REQUIRED ACTION. Identify each line in the items below that contains the word "flight", and copy those lines out in full.

'''

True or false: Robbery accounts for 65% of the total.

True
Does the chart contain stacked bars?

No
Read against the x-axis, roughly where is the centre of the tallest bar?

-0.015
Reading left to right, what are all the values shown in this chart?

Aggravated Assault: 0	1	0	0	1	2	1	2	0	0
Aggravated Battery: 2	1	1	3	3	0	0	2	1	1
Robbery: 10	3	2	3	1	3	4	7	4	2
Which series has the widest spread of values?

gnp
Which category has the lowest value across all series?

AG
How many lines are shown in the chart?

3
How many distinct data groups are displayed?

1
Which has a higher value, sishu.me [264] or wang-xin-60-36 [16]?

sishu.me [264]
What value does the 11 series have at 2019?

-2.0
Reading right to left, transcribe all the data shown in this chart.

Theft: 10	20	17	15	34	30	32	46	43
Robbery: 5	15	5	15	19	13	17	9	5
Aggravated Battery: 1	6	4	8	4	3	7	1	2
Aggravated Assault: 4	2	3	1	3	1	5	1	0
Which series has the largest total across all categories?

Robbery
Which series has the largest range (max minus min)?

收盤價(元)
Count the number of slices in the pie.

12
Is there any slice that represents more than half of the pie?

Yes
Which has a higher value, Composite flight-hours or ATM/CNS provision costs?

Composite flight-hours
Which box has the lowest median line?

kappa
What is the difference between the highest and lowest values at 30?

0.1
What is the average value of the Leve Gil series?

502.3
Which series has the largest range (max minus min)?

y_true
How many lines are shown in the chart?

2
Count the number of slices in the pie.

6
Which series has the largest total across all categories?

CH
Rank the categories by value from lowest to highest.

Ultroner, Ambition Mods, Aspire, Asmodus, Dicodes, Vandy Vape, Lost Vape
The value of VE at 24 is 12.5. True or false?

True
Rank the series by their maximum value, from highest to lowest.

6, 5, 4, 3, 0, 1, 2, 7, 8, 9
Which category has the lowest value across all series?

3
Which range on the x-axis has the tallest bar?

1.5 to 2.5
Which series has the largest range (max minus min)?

'''

THE COMPLETED TASK.
Which has a higher value, Composite flight-hours or ATM/CNS provision costs?
Composite flight-hours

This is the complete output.